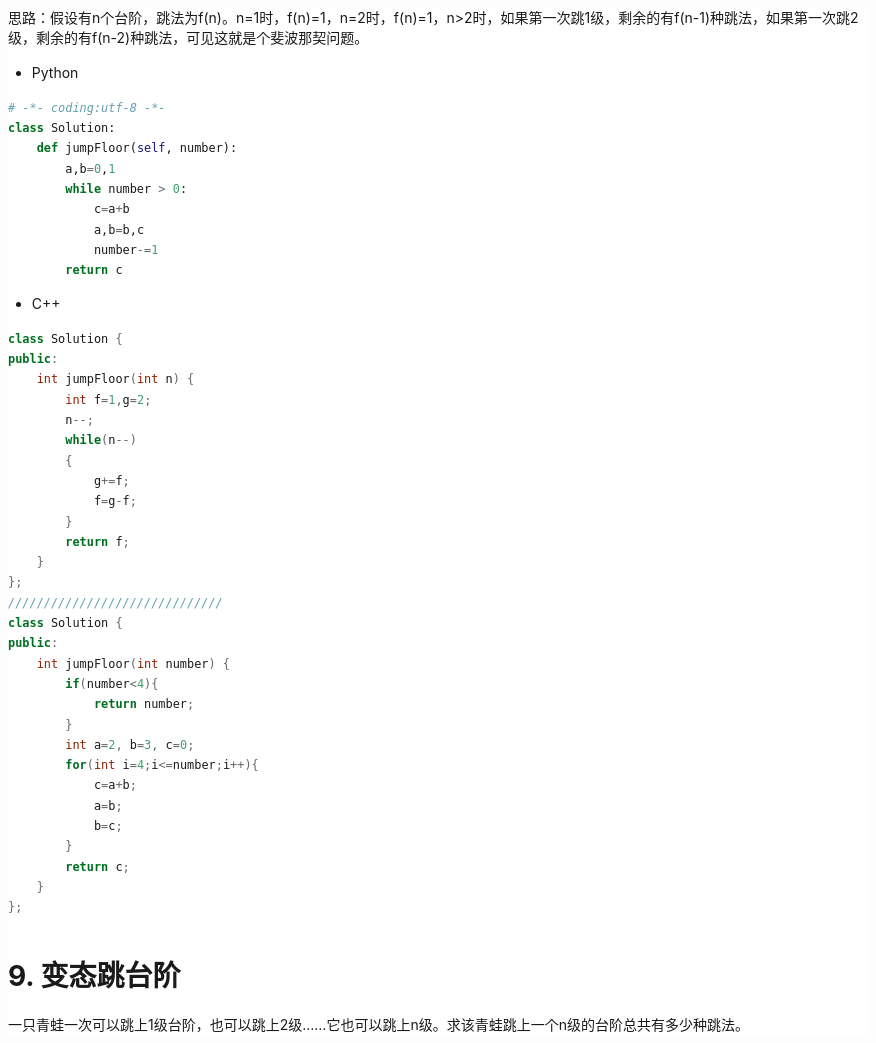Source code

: 思路：假设有n个台阶，跳法为f(n)。n=1时，f(n)=1，n=2时，f(n)=1，n>2时，如果第一次跳1级，剩余的有f(n-1)种跳法，如果第一次跳2级，剩余的有f(n-2)种跳法，可见这就是个斐波那契问题。
- Python
```python
# -*- coding:utf-8 -*-
class Solution:
    def jumpFloor(self, number):
        a,b=0,1
        while number > 0:
            c=a+b 
            a,b=b,c 
            number-=1
        return c
```
- C++
```cpp
class Solution {
public:
    int jumpFloor(int n) {
        int f=1,g=2;
        n--;
        while(n--)
        {
            g+=f;
            f=g-f;
        }
        return f;
    }
};
//////////////////////////////
class Solution {
public:
    int jumpFloor(int number) {
        if(number<4){
            return number;
        }
        int a=2, b=3, c=0;
        for(int i=4;i<=number;i++){
            c=a+b;
            a=b; 
            b=c; 
        }
        return c;
    }
};

```
# 9. 变态跳台阶

一只青蛙一次可以跳上1级台阶，也可以跳上2级……它也可以跳上n级。求该青蛙跳上一个n级的台阶总共有多少种跳法。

....................

▶ [Your instructions] Write out each line above with the word "return".

▶ [Response area]
        return c
        return f;
            return number;
        return c;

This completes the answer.